Amylum Nişasta işçileri için asıl kazanım ya da kayıp bundan sonra yaşanacak. Her ne kadar sendikalı olarak iş başı yapsalar da taşeron işçilerin ve sendikalı olmayan işçilerin sayısı göz önüne alındığında sendikal örgütlülük ciddi bir tehlike içinde. Oluşturulacak işyeri komitesi içerde işçilerin bilinç düzeyini arttırmayı, iç örgütlülüğü daha da sağlamlaştırmayı başarmalı.

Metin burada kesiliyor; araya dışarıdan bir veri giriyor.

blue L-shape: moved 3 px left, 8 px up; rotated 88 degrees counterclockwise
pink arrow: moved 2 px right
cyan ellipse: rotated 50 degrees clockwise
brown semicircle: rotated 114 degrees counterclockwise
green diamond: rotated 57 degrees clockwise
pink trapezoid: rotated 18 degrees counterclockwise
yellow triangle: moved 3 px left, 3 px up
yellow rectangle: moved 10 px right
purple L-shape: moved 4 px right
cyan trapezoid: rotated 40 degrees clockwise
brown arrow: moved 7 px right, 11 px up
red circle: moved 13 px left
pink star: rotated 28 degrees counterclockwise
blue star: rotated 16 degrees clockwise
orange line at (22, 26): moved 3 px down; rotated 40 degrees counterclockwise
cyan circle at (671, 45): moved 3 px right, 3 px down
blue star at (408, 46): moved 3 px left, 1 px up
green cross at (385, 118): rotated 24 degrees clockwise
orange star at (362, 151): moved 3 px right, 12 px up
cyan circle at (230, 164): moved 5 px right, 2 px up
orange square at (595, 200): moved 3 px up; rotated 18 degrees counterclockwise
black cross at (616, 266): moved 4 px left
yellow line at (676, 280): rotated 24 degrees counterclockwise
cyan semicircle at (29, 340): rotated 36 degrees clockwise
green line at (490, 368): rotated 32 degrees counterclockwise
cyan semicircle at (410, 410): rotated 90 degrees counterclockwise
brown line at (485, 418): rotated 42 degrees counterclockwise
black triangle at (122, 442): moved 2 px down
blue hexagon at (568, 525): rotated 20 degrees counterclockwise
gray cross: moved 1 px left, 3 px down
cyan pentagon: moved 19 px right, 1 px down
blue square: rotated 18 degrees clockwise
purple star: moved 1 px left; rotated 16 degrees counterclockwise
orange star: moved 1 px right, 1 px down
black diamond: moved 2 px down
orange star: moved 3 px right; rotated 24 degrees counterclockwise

Diğer yandan, 107 günlük grev hem Nişasta işçilerinin kazanımı için hem de organize sanayide çalışan on binlerce işçi için bir kıvılcım olabilirdi. Ancak sessiz sedasız sürdürülen bu grev kendisini Adana’da yaşayan işçi ve emekçilere, örneğin aynı kentte direnen enerji işçileri kadar duyuramadı. Bunda da en büyük pay sendikanındır.

Grev alanını bir direniş yerinden ziyade, içerde ne olduğunun bilinmediği, sadece giren çıkan araçların plakasının alındığı bir “vezne” yerine dönmüşse bu durum, grevin etki gücünü de zayıflattı. Tüm bunlar süresince patron ise boş durmadı, grevci işçileri bölmek için tüm sinsi planlarını hayata geçirdi.

Evet, şimdi Adana Sakıp Sabancı Organize Sanayi Bölgesi'nde sınırlı sendikalı fabrika sayısına Amylum Nişasta da eklendi. Alanında büyük bir fabrika olan Amylum Nişasta işçileri için ise şimdi zorlu bir sınav başladı. Sendikal örgütlülük korunup yeni haklar kazanılabilecek midir? Yoksa sendikal örgütlülüklerinden “feragat mı” edeceklerdir? Tüm bu süreç boyunca Amylum Nişasta işçilerinin unutmaması gereken şey, kendi işyeri komitelerinin yanı sıra, işbaşı yapmakta diretmeyen ve bu nedenle işe dönemeyen işçi arkadaşlarıdır.